Travel traffic is heaviest on Thanksgiving Sunday. Most other big holidays have pretty ambiguous start and end times, but the Sunday after Thanksgiving ends the holiday week for everyone in America. That day is known for traffic jams and lots of people everywhere. It is a rare person who actually enjoys slow traffic and packed crowds. However, during the regular day-to-day, when we go somewhere or do something, we tend to scramble to see who will go with us and to find out who will be there. We also prefer for there to be a good crowd when we get there because that somehow validates the event. Most of us do not like to do things alone, or to spend much time by ourself.
There is an increase in joy when we can celebrate with others. There is a decrease in sorrow when we shoulder it with loved ones. A study was done proving that even stress decreases if we have someone experiencing it with us.

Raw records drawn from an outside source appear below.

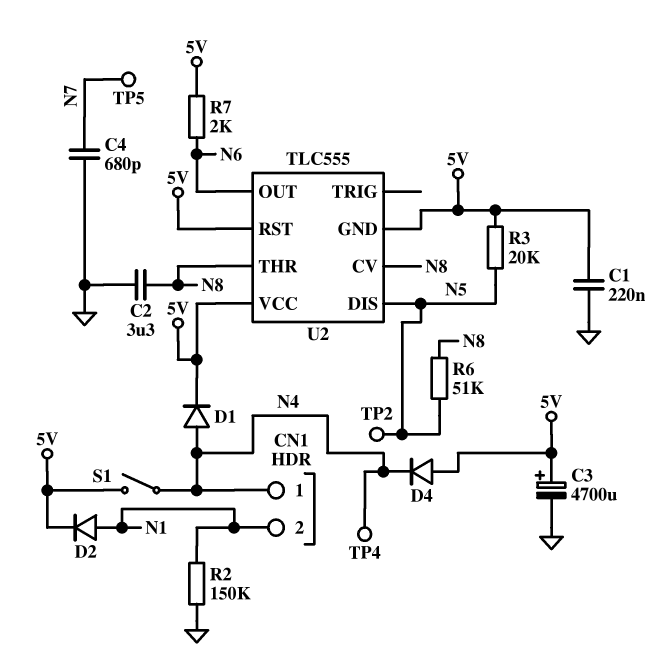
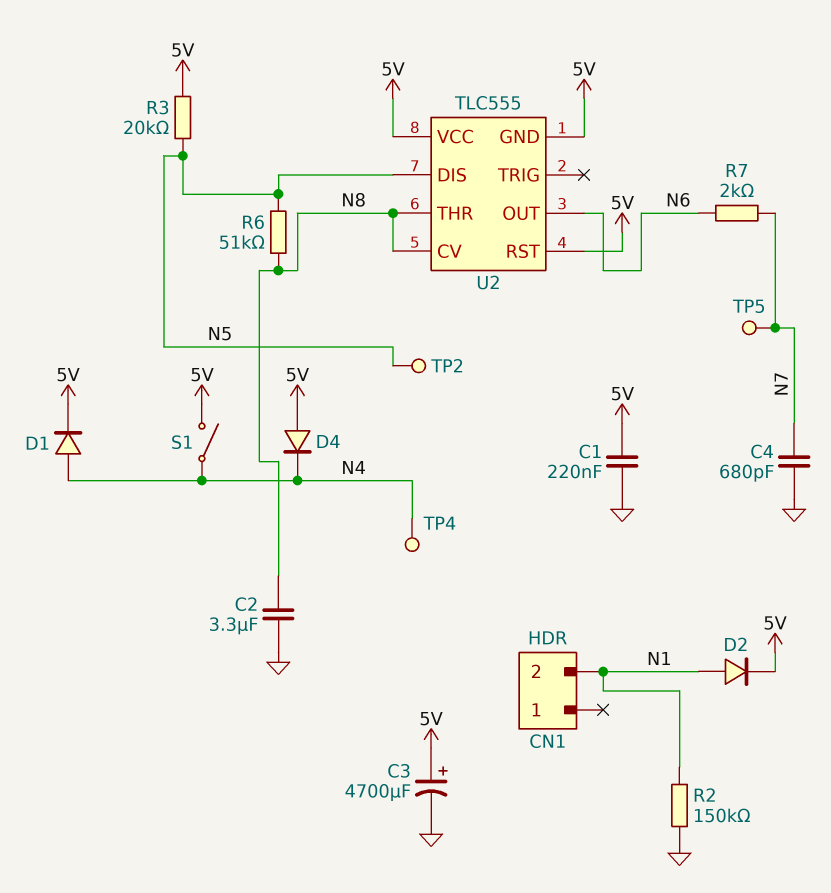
CN1 pin 1: N4 -> none
R7: 2k (5V, N6) -> 2k (N6, N7)

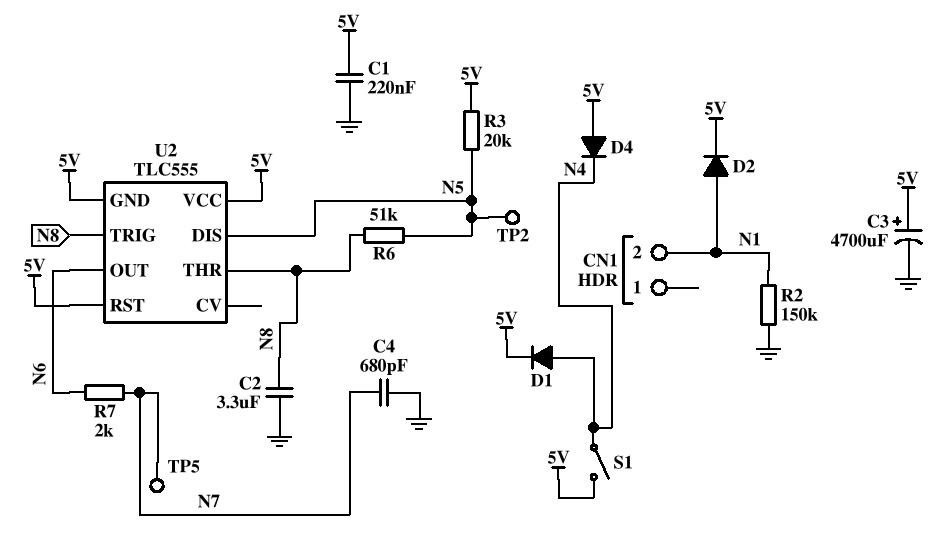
TP4: test point (N4) -> none
U2 pin CV: N8 -> none
U2 pin TRIG: none -> N8

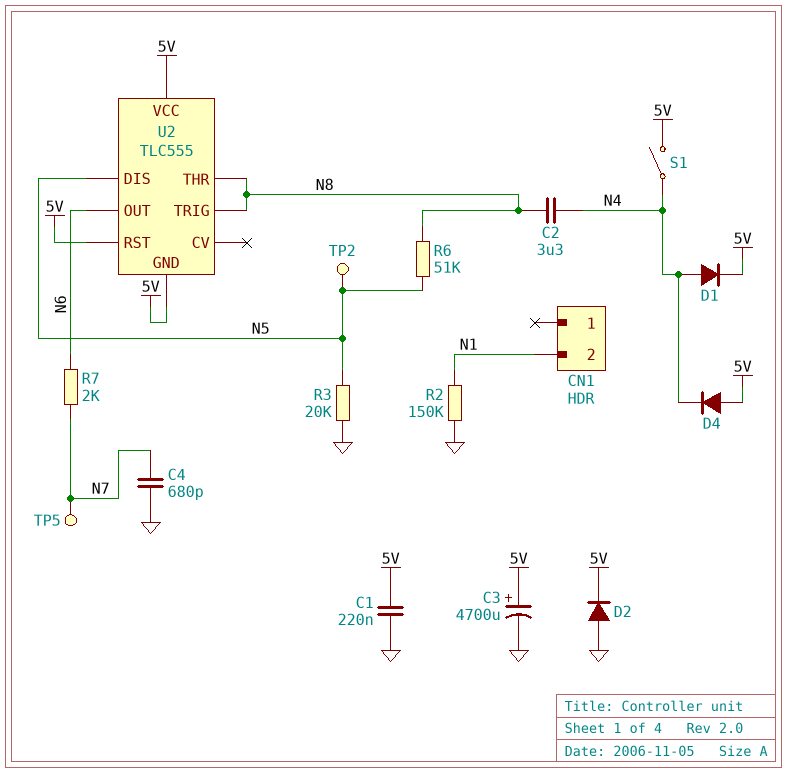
C2: 3.3uF (GND, N8) -> 3.3uF (N4, N8)
D2: diode (A N1, K 5V) -> diode (A GND, K 5V)
R3: 20k (5V, N5) -> 20k (GND, N5)

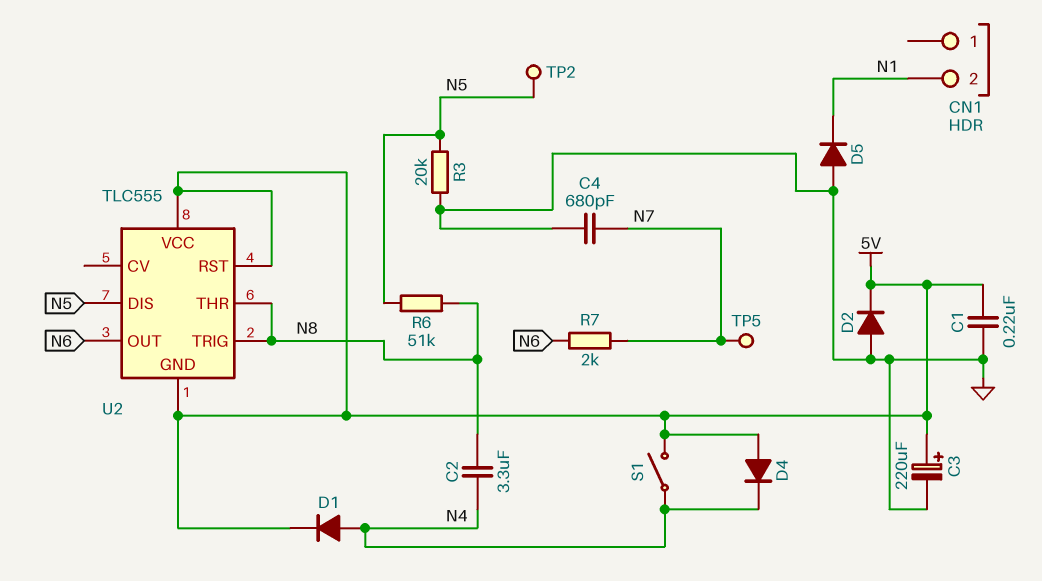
C3: 4700uF (plus 5V, minus GND) -> 220uF (plus 5V, minus GND)
D5: none -> diode (A GND, K N1)
R2: 150k (GND, N1) -> none

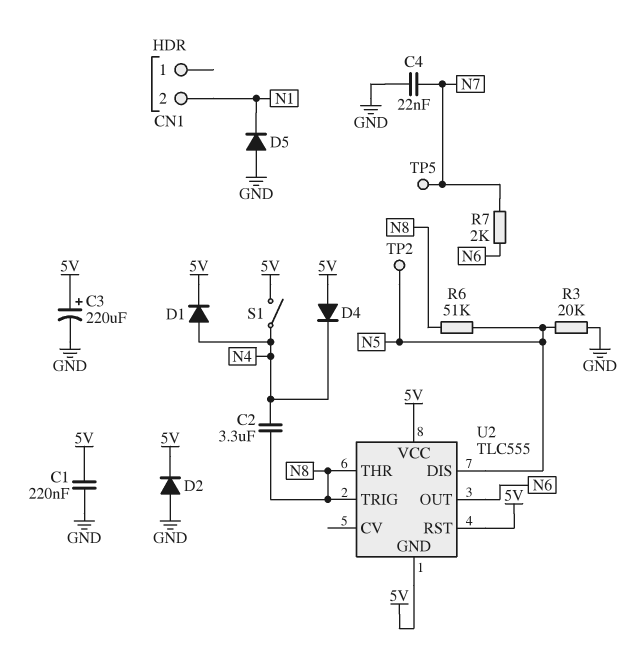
C4: 680pF (GND, N7) -> 22nF (GND, N7)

In contrast, it is also possible for activities done with a group to have a negative impact. We are more easily convinced that a wrong isn’t a wrong when the popular voice sides with the wrong. We can be talked into doing something that is against our better judgement when the whole crowd is moving in a direction that makes us uncomfortable. To stand up to the masses for what we know to be best, or for what is against popular decision, can be a lonely place.
I did an exercise once when I was speaking to a group of middle and high school students. I had them stand up if they liked chocolate more than vanilla, then everyone sat down. I had them stand if they liked Taylor Swift more than they liked Selena Gomez, then everyone sat down. Stand if you like the ocean better than the lake. Now sit. Stand for football over soccer. Sit. Stand for burgers over hot dogs…. When we stopped, I asked the question: How many of you stood just because your neighbor stood, or sat just because your friend was sitting? A shocking number of people raised their hand. Many of them had stopped listening to the questions and were only sitting or standing based on the crowd. This was my point, exactly.
When we go with the flow of traffic, instead of deciding for ourselves what direction we should be travelling in, we are in danger of losing ourselves. We develop “herd” mentality and move at the will of the masses.
Jesus warns us about taking the heavily traveled road: “Enter through the narrow gate. For wide is the gate and broad is the road that leads to destruction, and many enter through it. But small is the gate, and narrow the road that leads to life, and only a few find it.” Matthew 7:13-14 Jesus was speaking here about making the choice whether or not to follow Him.
Following Jesus can be pretty unpopular at times. Walking His road means admitting that we are sinners in need of a Savior. He tells us to deny ourselves and to take up our cross in order to follow Him. He asks us to consider others above ourselves. These things are hard because they don’t allow us to spend time satisfying our own desires and cravings. The apostle John writes in I John 2:16 “everything in the world – the lust of the flesh, the lust of the eyes, and the pride of life – comes not from the Father but from the world.” This is the risk – becoming enamored by the world and its seductive offerings can pull us away from God. John goes on in verse 17 to say: “The world and its desires pass away, but whoever does the will of God lives forever.” This is our reward – heaven/eternity with Jesus! I had a student tell me one time, “I guess it is better to stand outside the crowd on earth, so that we can be part of the crowd in heaven, than to be part of the crowd here and stand outside of heaven.” She nailed it.
Humans are self-centric. It seems we get more so with each new advertisement for doing what feels good, and what makes life easier. We are urged to claim everything that gives instant gratification. There is danger in following this flow of traffic. It takes away the challenge and the blessing of thinking for ourselves.
Following Jesus on the road less traveled is actually the BEST thing we can do for ourselves! It allows us His strength, which makes the things of this world easier to bear, gives us solid purpose in every big and little thing – the smooth and the difficult parts of the road, and gives us eternal rewards that our minds cannot even imagine.
Next time we are sitting in traffic, we can take the time to reflect…am I following the crowd because it is the best choice for my journey, or do I need to take an alternate route that will get me to my desired destination?